Saved entries:
• • • • • • •

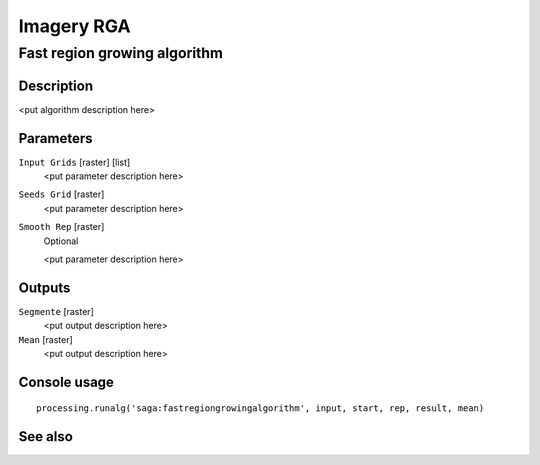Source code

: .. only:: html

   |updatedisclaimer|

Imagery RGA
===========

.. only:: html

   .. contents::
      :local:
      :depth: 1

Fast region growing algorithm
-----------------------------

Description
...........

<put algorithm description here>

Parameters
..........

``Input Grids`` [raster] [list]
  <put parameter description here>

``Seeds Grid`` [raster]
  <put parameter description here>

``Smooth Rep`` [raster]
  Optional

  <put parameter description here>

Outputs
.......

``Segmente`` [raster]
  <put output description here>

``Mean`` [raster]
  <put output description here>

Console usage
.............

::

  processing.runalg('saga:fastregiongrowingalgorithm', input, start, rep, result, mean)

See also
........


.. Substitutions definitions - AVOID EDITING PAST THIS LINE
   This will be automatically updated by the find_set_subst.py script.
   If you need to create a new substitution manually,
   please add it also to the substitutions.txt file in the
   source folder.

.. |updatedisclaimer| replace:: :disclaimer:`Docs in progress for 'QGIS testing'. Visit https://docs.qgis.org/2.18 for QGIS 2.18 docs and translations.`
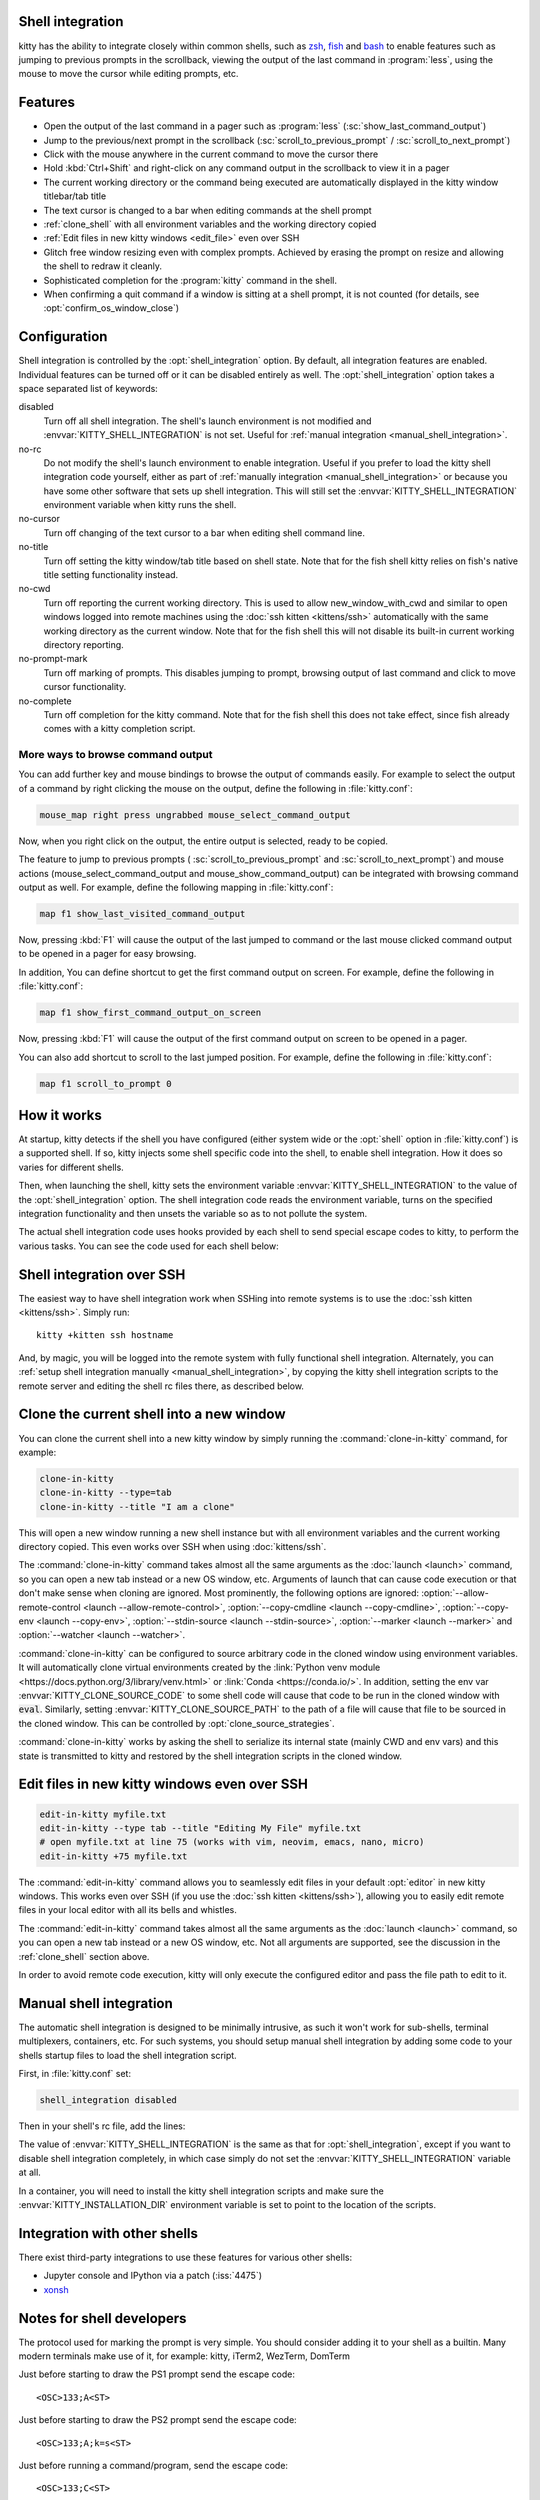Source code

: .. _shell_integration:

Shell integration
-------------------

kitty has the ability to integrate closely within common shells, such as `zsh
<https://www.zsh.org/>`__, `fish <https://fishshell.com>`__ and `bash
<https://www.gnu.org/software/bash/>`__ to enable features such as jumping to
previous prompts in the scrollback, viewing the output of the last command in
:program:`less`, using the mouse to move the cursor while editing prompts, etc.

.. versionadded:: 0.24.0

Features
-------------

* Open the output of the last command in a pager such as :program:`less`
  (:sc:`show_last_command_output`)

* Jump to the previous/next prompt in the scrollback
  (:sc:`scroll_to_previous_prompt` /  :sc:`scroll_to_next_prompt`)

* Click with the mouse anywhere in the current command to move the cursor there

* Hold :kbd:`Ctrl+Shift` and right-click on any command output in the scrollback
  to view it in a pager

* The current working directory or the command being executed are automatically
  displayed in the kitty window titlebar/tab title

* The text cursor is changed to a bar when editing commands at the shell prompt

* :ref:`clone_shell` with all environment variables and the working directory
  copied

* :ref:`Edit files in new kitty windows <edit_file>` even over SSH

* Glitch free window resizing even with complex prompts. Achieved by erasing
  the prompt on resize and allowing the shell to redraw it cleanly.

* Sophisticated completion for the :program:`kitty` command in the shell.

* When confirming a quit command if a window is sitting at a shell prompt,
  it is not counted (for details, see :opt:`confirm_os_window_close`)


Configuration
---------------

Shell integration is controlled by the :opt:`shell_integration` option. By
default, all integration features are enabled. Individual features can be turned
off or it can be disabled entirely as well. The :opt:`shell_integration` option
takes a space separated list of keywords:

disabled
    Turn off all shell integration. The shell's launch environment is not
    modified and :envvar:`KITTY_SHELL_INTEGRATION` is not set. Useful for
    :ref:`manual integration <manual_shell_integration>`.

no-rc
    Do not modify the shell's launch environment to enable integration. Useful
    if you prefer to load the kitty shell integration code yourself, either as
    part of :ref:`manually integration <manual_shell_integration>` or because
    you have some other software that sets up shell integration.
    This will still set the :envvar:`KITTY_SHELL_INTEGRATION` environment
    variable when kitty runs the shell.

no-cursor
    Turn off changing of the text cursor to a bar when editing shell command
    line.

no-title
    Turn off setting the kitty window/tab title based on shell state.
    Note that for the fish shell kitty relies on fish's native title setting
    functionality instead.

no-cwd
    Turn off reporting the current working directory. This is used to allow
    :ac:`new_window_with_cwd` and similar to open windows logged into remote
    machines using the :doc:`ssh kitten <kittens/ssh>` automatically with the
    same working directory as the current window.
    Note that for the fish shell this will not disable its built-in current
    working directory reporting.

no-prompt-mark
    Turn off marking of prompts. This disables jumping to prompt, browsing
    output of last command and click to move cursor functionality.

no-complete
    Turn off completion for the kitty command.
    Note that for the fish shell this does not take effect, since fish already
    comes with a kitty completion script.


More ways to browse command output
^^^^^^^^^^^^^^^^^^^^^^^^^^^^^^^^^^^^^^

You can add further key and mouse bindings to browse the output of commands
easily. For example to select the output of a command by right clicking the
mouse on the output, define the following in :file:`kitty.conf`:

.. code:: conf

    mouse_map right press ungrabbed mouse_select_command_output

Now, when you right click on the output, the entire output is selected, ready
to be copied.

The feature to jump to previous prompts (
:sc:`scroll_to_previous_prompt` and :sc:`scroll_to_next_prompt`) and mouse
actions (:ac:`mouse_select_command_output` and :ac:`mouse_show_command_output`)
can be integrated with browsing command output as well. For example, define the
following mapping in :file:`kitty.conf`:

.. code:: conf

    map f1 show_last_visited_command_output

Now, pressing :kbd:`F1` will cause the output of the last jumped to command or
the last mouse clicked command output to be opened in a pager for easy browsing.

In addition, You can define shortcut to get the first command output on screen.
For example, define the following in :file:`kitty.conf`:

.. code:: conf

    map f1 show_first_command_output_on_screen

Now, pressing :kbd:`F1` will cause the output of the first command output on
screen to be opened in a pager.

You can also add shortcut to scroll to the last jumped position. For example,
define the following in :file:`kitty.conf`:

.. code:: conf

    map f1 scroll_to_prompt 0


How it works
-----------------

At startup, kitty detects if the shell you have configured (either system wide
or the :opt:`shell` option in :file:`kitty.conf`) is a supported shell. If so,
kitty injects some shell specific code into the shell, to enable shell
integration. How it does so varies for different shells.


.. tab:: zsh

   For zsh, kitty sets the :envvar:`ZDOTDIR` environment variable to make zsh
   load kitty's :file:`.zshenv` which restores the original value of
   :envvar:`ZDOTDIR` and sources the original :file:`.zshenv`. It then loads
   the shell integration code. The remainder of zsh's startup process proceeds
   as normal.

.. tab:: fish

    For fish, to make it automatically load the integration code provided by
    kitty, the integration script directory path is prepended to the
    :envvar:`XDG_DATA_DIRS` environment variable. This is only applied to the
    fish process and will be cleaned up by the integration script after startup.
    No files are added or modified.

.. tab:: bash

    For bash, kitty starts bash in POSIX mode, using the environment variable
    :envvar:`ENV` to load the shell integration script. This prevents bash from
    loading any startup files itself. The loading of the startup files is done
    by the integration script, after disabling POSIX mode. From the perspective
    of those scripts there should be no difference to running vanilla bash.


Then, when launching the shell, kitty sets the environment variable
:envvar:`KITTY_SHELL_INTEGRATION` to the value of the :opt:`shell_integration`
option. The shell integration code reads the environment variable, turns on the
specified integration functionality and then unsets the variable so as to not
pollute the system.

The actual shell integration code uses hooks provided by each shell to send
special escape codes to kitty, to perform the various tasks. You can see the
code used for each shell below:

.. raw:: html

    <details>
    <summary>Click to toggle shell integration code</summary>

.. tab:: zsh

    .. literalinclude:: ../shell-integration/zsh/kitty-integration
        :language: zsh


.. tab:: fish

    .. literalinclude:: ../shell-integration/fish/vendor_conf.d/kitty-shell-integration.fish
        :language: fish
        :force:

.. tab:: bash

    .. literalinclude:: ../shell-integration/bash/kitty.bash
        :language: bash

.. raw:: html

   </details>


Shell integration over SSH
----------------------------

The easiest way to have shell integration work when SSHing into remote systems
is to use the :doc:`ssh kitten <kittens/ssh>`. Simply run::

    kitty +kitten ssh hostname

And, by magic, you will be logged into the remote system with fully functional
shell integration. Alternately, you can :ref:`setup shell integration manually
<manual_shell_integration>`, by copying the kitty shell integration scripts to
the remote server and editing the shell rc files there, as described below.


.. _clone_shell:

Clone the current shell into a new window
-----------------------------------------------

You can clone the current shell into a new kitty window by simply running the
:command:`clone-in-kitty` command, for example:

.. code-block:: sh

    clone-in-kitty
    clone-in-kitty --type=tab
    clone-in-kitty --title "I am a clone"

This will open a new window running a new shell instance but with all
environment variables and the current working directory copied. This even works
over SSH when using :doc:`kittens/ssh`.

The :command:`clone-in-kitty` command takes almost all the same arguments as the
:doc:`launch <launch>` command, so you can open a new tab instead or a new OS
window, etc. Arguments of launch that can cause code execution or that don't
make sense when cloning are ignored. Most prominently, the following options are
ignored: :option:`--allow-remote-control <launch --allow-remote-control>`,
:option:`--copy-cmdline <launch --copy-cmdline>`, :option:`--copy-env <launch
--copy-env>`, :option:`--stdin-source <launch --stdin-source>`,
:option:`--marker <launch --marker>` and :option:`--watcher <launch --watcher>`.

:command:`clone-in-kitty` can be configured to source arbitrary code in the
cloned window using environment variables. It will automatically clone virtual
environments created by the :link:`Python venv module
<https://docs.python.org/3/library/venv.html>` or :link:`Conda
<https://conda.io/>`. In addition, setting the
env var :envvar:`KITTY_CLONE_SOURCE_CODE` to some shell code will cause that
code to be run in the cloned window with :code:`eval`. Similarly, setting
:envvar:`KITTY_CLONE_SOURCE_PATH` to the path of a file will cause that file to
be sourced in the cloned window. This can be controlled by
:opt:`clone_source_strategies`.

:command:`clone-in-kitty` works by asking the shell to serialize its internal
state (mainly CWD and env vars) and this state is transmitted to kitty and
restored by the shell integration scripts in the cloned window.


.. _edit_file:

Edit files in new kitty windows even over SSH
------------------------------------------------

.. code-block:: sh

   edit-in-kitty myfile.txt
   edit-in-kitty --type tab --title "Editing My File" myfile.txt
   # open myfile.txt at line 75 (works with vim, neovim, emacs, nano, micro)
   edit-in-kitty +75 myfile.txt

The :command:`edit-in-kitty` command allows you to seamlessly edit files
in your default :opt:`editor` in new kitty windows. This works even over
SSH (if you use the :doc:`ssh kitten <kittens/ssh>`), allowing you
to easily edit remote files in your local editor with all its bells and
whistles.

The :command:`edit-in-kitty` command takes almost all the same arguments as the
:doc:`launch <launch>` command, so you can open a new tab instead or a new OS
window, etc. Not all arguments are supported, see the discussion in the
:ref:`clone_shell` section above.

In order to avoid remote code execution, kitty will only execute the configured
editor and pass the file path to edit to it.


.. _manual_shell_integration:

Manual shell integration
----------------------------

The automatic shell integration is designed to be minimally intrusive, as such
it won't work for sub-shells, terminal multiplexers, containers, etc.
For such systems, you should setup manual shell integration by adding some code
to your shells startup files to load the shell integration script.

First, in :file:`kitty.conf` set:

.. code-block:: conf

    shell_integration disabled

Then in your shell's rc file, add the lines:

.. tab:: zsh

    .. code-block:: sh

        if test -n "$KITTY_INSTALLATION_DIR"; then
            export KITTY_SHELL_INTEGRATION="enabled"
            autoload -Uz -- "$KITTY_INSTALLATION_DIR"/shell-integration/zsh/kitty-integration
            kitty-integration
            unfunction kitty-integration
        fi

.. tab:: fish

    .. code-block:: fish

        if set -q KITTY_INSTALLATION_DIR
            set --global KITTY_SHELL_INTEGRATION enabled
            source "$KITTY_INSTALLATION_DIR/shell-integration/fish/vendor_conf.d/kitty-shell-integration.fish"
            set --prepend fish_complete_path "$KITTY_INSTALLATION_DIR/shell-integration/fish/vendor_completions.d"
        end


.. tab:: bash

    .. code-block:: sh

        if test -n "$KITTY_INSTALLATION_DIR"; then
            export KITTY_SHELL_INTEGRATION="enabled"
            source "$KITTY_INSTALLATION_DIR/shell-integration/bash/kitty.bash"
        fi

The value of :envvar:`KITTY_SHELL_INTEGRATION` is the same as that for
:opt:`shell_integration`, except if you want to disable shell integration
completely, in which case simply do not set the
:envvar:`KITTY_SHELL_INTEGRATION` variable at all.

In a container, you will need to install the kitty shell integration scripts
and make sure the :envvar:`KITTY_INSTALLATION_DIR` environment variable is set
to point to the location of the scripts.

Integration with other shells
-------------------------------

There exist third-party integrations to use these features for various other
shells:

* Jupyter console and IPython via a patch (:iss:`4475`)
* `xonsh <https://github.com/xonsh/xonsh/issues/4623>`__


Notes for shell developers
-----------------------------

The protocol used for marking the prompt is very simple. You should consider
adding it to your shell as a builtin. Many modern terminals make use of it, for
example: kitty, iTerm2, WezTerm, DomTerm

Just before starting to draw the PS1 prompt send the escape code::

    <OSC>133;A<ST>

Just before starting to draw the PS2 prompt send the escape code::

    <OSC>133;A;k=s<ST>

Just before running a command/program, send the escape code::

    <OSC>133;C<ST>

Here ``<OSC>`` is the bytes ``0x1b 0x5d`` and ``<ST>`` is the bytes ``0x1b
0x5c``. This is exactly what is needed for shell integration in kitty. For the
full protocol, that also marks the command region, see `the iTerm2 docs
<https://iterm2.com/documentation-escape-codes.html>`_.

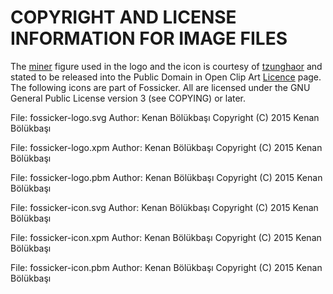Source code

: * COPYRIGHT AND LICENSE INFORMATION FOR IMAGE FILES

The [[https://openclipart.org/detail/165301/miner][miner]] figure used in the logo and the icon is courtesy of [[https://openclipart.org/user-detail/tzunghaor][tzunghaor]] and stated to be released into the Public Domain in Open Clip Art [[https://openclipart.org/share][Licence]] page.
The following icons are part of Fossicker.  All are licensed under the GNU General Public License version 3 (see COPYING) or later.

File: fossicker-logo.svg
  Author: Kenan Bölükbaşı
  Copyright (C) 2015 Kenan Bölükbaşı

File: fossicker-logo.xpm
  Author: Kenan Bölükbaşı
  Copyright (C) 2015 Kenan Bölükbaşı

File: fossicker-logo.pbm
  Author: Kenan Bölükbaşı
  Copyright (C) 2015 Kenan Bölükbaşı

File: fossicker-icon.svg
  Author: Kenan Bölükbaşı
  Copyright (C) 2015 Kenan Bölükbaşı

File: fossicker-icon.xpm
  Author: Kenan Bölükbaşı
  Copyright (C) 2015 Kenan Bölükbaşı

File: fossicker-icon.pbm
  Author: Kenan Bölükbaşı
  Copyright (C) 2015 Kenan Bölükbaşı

• • • • • • •

Lines with "systems": return each one from the data above.

The easiest way to have shell integration work when SSHing into remote systems
For such systems, you should setup manual shell integration by adding some code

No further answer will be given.